Hicks in a letter home on August 10, 2000:
I GOT to fire hundreds of bullets. There are not many countries in the world where a tourist, according to his visa, can stay with the army and shoot across the border at its enemy, legally.
More answers to tough questions:
HICKS: I attended the open mainstream camp, not terrorist camps. I would not have been there if there was any suggestion of terrorist activity or the targeting of civilians. The camps I attended were not al-Qa'ida. I did not hear about such an organisation until my arrival in Guantanamo Bay.
Hicks in a letter home in 2000:
I LEARNT about weapons such as ballistic missiles, surface-to-surface and shoulder-fired missiles, anti-aircraft and anti-tank rockets, rapid fire heavy and light machineguns, pistols, AK47s, mines and explosives. After three months everybody leaves capable and war-ready, being able to use all of these weapons capably and responsibly. I am now very well trained for jihad in weapons, some serious like anti-aircraft missiles.
More tough answers:
HICKS: These were situations very far removed from acts of terrorism such as bomb-making, hijacking . . .
Hicks in a letter to his mother in 2000:
IT is not just war, it is jihad. We are all going to die one day, so why not be martyred?
Last tough Q&A
CRITICS say the book tries to erase Hicks's involvement with al-Qa'ida and that it contradicts the letters he sent home to his family.
Hicks: I believe the issue [for critics] is that they spent close to eight years painting a particular picture of me and now I have given them a painting different to their own.
Hicks in letter home in 2000:
THERE are a lot of Muslims who want to meet Osama bin Laden but after being a Muslim for 16 months I get to meet him.
Adele Ferguson in The Age on December 2 with a dud scoop:
WAYNE Swan is poised to unveil controversial measures to create a fifth pillar of the banking system using the muscle of the $73 billion credit union and building society industry.
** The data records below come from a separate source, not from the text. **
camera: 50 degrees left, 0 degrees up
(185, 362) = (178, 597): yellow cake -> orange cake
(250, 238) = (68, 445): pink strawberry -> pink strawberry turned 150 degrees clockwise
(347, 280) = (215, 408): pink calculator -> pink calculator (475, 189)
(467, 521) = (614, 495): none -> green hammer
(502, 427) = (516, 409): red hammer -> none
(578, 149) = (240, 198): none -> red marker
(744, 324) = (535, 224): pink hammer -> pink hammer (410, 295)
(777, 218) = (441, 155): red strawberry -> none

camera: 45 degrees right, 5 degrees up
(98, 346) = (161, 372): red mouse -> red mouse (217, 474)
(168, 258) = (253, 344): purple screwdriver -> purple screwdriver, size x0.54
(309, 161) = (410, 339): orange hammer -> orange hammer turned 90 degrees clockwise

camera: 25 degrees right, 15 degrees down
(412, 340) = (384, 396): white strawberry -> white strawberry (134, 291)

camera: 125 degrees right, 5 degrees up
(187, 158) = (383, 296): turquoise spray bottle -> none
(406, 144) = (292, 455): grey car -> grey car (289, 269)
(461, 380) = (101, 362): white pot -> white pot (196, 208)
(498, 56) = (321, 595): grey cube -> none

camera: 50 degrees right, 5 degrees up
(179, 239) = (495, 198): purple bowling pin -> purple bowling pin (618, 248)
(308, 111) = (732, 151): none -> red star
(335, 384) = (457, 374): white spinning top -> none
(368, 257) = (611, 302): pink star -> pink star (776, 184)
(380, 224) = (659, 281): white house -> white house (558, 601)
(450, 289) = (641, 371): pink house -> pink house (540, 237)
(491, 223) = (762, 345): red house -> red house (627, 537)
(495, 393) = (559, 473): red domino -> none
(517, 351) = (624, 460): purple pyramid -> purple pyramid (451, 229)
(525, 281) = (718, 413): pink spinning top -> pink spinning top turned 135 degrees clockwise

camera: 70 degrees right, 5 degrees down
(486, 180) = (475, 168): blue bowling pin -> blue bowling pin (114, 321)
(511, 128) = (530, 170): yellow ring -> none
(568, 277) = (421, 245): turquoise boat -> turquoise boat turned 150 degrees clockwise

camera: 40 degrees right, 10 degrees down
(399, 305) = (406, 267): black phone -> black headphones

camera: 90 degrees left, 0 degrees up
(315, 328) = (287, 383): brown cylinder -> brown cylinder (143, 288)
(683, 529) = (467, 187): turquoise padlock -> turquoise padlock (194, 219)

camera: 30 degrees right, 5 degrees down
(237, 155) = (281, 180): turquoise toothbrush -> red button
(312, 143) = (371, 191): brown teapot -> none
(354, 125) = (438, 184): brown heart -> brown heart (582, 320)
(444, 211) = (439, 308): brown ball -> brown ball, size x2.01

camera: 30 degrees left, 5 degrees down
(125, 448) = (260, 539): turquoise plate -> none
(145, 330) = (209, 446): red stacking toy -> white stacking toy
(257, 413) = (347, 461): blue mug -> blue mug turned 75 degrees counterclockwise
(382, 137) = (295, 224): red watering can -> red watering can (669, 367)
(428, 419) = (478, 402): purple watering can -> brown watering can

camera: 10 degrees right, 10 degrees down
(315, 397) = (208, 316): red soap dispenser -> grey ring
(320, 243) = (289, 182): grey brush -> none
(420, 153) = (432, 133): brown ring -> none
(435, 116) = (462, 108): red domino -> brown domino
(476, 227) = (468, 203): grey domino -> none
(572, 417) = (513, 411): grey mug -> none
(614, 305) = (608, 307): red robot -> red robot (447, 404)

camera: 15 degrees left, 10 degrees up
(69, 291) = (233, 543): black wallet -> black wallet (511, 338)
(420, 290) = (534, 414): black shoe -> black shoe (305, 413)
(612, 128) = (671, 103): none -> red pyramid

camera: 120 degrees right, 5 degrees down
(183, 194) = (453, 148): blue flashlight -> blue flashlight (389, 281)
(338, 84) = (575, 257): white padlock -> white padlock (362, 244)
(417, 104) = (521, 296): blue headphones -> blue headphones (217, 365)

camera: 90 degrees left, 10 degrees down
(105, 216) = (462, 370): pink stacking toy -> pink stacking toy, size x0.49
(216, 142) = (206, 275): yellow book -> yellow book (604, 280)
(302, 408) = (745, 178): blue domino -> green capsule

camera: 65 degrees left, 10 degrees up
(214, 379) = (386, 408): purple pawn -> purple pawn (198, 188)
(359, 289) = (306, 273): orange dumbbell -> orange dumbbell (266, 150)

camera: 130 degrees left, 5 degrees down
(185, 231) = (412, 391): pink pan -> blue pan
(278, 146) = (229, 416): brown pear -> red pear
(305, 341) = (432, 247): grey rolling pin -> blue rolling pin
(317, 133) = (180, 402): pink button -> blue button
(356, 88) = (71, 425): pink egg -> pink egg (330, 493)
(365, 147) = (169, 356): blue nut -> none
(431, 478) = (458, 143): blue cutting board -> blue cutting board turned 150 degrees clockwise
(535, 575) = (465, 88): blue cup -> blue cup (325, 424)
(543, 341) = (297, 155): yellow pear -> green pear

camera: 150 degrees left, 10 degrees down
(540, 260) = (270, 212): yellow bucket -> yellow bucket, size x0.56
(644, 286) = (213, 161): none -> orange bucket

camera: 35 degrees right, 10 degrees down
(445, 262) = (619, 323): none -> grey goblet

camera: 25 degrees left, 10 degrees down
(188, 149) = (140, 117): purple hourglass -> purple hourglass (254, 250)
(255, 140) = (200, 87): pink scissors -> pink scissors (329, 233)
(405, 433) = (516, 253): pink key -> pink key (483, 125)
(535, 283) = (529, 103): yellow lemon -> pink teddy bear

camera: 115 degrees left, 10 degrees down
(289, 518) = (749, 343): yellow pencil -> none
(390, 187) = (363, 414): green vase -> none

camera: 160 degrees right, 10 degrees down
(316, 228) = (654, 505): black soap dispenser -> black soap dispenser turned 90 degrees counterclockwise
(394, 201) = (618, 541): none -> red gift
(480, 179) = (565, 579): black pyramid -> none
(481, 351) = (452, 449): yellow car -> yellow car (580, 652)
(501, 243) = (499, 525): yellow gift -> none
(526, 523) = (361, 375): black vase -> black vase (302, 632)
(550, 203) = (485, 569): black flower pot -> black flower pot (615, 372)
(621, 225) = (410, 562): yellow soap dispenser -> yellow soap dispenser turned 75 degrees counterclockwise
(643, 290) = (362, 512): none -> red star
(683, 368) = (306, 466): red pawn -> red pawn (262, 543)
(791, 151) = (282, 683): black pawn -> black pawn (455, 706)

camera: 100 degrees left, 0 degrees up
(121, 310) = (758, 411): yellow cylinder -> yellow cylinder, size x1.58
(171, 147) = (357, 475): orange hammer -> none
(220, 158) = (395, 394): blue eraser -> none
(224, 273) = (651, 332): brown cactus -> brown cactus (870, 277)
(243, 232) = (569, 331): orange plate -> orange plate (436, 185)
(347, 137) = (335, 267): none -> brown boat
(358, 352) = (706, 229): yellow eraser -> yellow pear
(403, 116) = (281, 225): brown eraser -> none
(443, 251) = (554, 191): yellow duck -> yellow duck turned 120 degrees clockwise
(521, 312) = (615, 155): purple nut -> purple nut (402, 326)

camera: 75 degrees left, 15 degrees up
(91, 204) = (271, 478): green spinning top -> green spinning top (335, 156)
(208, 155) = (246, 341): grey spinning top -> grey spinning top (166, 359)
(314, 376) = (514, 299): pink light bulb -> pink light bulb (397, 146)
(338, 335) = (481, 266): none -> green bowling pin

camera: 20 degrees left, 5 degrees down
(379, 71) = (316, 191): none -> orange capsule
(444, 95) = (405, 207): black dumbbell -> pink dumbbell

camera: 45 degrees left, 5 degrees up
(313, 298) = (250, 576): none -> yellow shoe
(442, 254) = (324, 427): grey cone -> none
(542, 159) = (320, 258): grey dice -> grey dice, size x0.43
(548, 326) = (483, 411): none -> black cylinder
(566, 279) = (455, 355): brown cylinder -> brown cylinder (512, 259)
The moves are expected to target the cost of funding, including reopening the government guarantee scheme on a limited basis to the credit unions, building societies and regional banks.
You cannot be serious. Ferguson in The Age yesterday:
TREASURER Wayne Swan's bag of banking reforms aimed at creating a fifth pillar in the banking sector is long on rhetoric and short on solutions. If he [were] really serious about stimulating competition he would have re-introduced the government guarantee on wholesale funding for a limited period to enable them to access wholesale funds at a similar rate to the big banks.
Sydney Morning Herald happiness, er, economics editor Ross Gittins on December 8:
I RECKON I've had only about half a dozen job interviews in my life and only one, with the Financial Review, where I wasn't offered a job.
Post hoc, ergo propter hoc? Gittins continues:
THE golden age ended in the mid-1970s with the first OPEC oil shock (just after I'd landed a job at the Herald).
Thought bubble diplomacy. Foreign Minister Kevin Rudd on Saturday in Egypt:
FOR those of you who think that the function of ministers is simply to agree to a statement which has already been produced, let me say that the idea of this Egypt-Australia economic forum was something we developed in the course of the last hour.